OPEN INVITATION: If anyone is interested in doing some racing. Or just running some laps & BSing. I have a lot of time open for the next week. If you're anywhere close to Hannibal, MO. Feel free to stop in. 
I have an insulated, heated shed, w/ bright lights AND indoor plumbing - Whoo-hoo! Too bad the house doesn't...
So - come one, come all. 
--fordcowboy


----------



## tjetsgrig (Nov 1, 2009)

I'm gonna go throw stones at my basement!!

Awsome "shed"!!!!!!!!


----------



## 82whiskey (Sep 6, 2009)

And I just built a shed this past summer. Should have gone 40 x 40...

Great setup!


----------



## fordcowboy (Dec 27, 1999)

You guys are aways welcome here. lendell


----------



## coach61 (Sep 6, 2004)

I'll be doing our NRIC confrence at Glaciar National Park this summer..So I will try and hook up with you Lendell.. also want to go to N.Dakota to meet whats his name lol.. Then back to Wyoming withthe jeep to take Mustang pics (wild horses guys) then back through Jellystone before we come home.. gonna be two weeks of awesome fun.. late july or early august I do not have the stuff out in front of me..


----------



## mahorsc (Mar 26, 2008)

Lendell i got home last night about 9 pm 
just want to thank you for having me friday night 
you have an awsome shop and collection 
i hope i get a chance this summer to get back up there and do some racing again 
i hope you and nick have a good time with the cars we built and learned a little about a fray t-jet have a ball with them
again thanks for having me


----------



## mahorsc (Mar 26, 2008)

BOYS AND GIRLS let me tell you if you are in or going through the midwest you have to stop and see lendells place even if its a few hours out of your way 
he has one awsome place and collection the tracks were perfect he has some thing for every one 
i spent 7 hrs with lendell --nick and there familys and had a ball 
got to put faces with names and am ready to go back 

lindell tell everyone thanks for me 
kevin


----------



## fordcowboy (Dec 27, 1999)

You're more than welcome Kevin. Hope to see you again soon. We enjoyed your company as well. 
Thanks for building those cars for us. Nick has been over 3 times since & we seem to run the same 2 cars. Isn't that just odd? Guess which 2? Thanks for sharing some tricks. For the rest of you guys out there: Kevin built 2 wicked Tjets.

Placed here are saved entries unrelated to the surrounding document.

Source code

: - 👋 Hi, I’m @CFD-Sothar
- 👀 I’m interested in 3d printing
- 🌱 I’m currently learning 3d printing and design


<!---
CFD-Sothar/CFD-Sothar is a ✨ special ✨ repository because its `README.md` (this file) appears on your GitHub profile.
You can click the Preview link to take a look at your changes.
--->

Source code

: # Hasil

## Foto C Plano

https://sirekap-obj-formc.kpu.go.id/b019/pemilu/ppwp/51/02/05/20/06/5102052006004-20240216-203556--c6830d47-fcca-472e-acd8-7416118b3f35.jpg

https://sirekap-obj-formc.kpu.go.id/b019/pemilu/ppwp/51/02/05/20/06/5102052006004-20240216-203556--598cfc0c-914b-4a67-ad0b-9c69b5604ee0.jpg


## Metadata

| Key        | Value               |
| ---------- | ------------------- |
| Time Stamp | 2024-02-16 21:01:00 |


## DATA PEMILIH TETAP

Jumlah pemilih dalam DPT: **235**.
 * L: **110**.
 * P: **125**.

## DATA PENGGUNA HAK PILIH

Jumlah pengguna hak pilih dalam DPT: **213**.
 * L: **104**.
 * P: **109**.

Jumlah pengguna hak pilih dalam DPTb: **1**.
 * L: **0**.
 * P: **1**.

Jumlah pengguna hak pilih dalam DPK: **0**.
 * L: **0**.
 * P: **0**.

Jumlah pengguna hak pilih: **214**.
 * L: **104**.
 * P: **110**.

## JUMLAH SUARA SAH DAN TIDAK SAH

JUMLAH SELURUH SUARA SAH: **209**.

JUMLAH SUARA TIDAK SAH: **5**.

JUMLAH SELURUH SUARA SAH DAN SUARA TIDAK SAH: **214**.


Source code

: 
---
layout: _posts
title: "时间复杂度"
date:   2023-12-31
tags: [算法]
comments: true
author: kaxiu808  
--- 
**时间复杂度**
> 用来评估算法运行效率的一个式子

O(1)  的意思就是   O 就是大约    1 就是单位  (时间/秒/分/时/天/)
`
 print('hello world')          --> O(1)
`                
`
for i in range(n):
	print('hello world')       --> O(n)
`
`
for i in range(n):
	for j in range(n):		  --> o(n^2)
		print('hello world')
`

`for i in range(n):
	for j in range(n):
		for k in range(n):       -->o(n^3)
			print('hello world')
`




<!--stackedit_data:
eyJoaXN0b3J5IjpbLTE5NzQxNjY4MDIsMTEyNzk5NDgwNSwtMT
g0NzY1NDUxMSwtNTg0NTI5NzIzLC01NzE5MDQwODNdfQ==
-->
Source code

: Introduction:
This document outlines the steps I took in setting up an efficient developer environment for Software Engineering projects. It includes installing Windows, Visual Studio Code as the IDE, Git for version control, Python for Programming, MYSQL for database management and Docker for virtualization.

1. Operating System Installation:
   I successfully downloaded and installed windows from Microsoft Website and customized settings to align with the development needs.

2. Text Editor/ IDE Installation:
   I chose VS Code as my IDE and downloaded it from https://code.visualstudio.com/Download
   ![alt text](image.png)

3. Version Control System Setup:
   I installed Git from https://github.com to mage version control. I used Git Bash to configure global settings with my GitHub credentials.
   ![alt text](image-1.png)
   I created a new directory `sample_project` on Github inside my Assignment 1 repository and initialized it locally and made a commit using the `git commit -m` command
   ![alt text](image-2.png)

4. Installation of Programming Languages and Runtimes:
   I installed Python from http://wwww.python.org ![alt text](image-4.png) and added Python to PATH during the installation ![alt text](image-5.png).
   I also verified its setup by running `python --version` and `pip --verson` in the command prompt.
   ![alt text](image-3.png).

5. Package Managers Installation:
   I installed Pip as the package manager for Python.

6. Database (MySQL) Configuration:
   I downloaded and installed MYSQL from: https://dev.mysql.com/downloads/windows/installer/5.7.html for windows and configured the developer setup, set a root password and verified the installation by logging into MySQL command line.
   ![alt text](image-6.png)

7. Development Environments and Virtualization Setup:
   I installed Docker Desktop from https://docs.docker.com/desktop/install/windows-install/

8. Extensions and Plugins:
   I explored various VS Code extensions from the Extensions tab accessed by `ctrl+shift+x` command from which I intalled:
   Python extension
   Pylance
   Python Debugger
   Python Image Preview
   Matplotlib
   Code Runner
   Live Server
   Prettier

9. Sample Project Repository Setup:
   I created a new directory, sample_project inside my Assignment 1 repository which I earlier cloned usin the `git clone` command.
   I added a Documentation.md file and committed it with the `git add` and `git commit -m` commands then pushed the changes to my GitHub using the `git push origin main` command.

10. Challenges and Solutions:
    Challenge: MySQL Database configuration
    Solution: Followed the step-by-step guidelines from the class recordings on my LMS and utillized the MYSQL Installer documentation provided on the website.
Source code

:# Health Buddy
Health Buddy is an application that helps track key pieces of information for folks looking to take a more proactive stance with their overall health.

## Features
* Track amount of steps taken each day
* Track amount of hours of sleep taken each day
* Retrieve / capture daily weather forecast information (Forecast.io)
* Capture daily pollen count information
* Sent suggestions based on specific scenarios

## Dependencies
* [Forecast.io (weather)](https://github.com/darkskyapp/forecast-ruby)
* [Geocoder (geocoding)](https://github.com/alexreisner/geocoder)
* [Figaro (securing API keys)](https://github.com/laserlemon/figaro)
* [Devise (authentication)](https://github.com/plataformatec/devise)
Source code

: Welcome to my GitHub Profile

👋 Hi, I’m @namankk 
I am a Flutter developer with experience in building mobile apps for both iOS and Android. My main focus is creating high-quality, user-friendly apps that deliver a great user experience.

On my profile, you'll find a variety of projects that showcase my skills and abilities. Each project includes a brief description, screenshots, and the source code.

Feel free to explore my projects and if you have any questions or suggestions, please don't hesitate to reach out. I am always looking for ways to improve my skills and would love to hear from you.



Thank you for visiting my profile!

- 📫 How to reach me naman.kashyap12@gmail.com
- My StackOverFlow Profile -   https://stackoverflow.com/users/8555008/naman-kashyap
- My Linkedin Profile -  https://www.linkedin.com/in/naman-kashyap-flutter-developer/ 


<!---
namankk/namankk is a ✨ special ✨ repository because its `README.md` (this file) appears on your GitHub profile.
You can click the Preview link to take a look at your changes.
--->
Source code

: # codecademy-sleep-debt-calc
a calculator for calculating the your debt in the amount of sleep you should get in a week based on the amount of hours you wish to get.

Coach - You are always welcomed. I just need a day or two of advance notice & we're set to go. 

I love sharing my toys with everyone. The end of January the Boy Scouts will be here. I'm also trying to talk the Lions Club members into coming over. 
Later,
Fordcowboy


----------



## 55 Chevy Nut (Jan 30, 2007)

Hey Fordcowboy, The shed looks like a great hang out. My son thought the tracks were cool as well. LOL I went to a Go-cart race up by you a few years back. That was a blast. Don't you guys get Bald Eagles in your neck of the woods this time of year. I've been wanting to get back up to Clarksville too. I'm just a bit south outside St Louis. Have Fun! Greg:wave:


----------